WHAT YOU ARE ASKED TO DO:
Whenever a line in the entries includes the word "KEEPER", copy that line out.

AVAILABLE DATA:
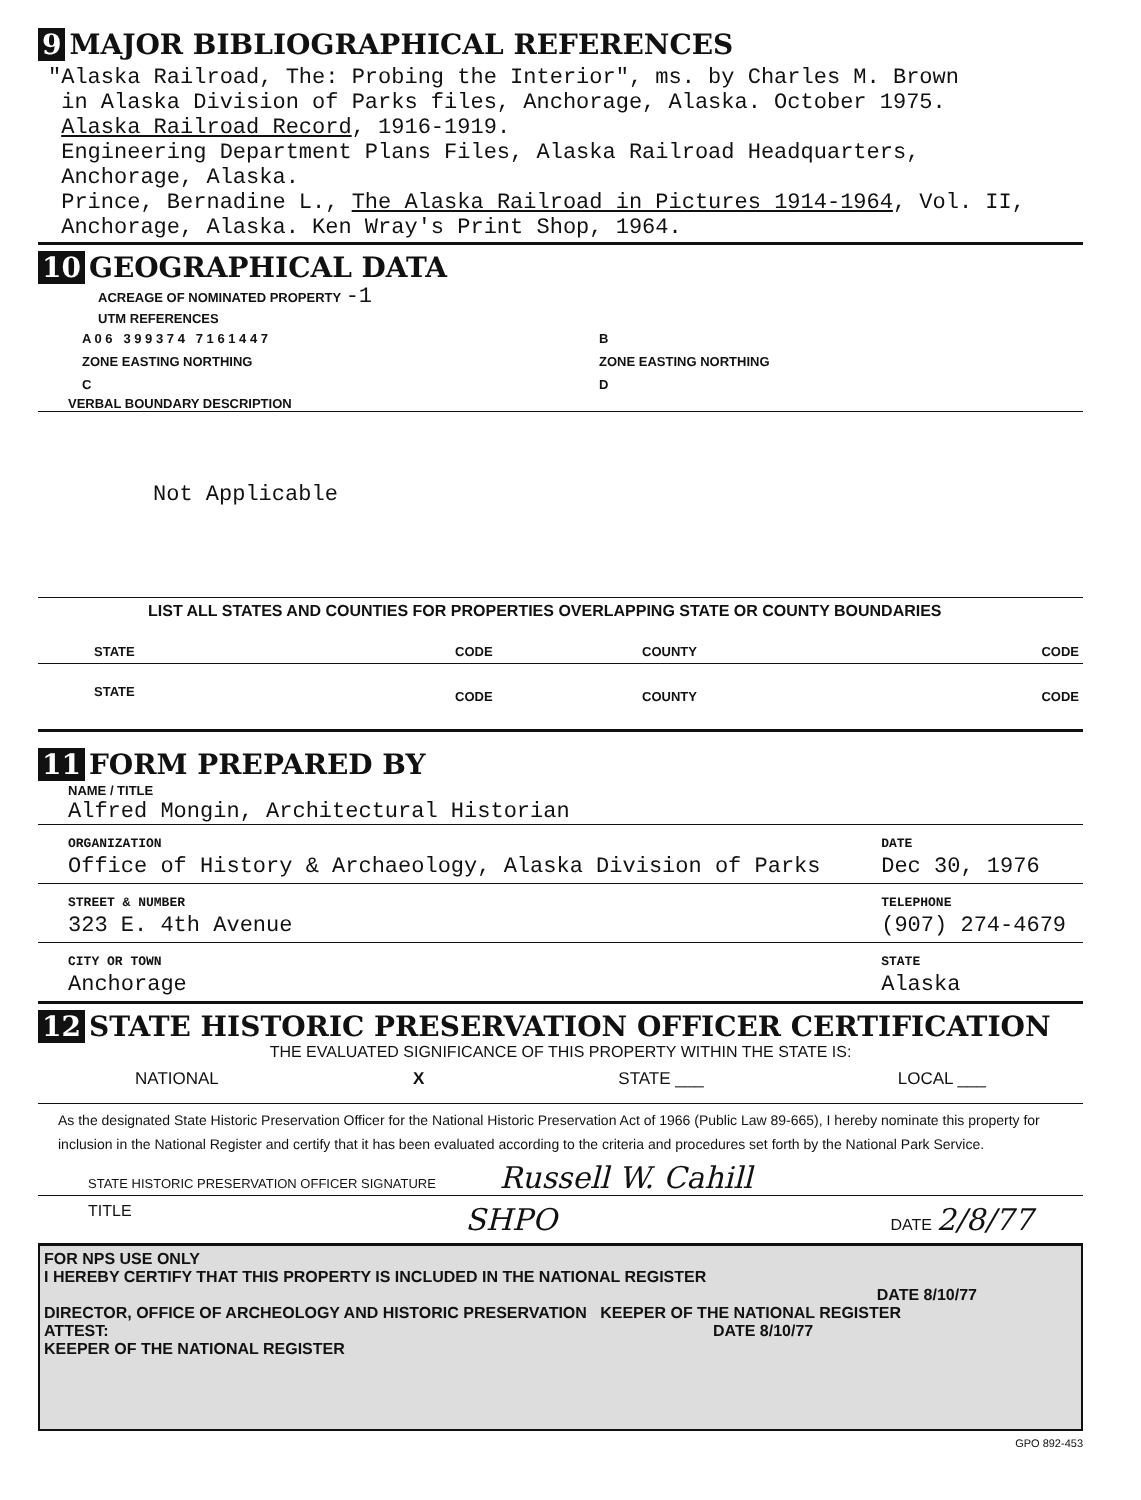9 MAJOR BIBLIOGRAPHICAL REFERENCES
"Alaska Railroad, The: Probing the Interior", ms. by Charles M. Brown
in Alaska Division of Parks files, Anchorage, Alaska. October 1975.
Alaska Railroad Record, 1916-1919.
Engineering Department Plans Files, Alaska Railroad Headquarters,
Anchorage, Alaska.
Prince, Bernadine L., The Alaska Railroad in Pictures 1914-1964, Vol. II,
Anchorage, Alaska. Ken Wray's Print Shop, 1964.
10 GEOGRAPHICAL DATA
ACREAGE OF NOMINATED PROPERTY -1
UTM REFERENCES
| A 0 6 3 9 9 3 7 4 7 1 6 1 4 4 7 | B |
| ZONE EASTING NORTHING | ZONE EASTING NORTHING |
| C | D |
VERBAL BOUNDARY DESCRIPTION
Not Applicable
LIST ALL STATES AND COUNTIES FOR PROPERTIES OVERLAPPING STATE OR COUNTY BOUNDARIES
| STATE | CODE | COUNTY | CODE |
| STATE | CODE | COUNTY | CODE |
11 FORM PREPARED BY
NAME / TITLE
Alfred Mongin, Architectural Historian
| ORGANIZATION Office of History & Archaeology, Alaska Division of Parks | DATE Dec 30, 1976 |
| STREET & NUMBER 323 E. 4th Avenue | TELEPHONE (907) 274-4679 |
| CITY OR TOWN Anchorage | STATE Alaska |
12 STATE HISTORIC PRESERVATION OFFICER CERTIFICATION
THE EVALUATED SIGNIFICANCE OF THIS PROPERTY WITHIN THE STATE IS:
NATIONAL X STATE ___ LOCAL ___
As the designated State Historic Preservation Officer for the National Historic Preservation Act of 1966 (Public Law 89-665), I hereby nominate this property for inclusion in the National Register and certify that it has been evaluated according to the criteria and procedures set forth by the National Park Service.
STATE HISTORIC PRESERVATION OFFICER SIGNATURE Russell W. Cahill
TITLE SHPO DATE 2/8/77
FOR NPS USE ONLY
I HEREBY CERTIFY THAT THIS PROPERTY IS INCLUDED IN THE NATIONAL REGISTER
DATE 8/10/77
DIRECTOR, OFFICE OF ARCHEOLOGY AND HISTORIC PRESERVATION KEEPER OF THE NATIONAL REGISTER
ATTEST: DATE 8/10/77
KEEPER OF THE NATIONAL REGISTER
GPO 892-453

SOLUTION:
DIRECTOR, OFFICE OF ARCHEOLOGY AND HISTORIC PRESERVATION KEEPER OF THE NATIONAL REGISTER
KEEPER OF THE NATIONAL REGISTER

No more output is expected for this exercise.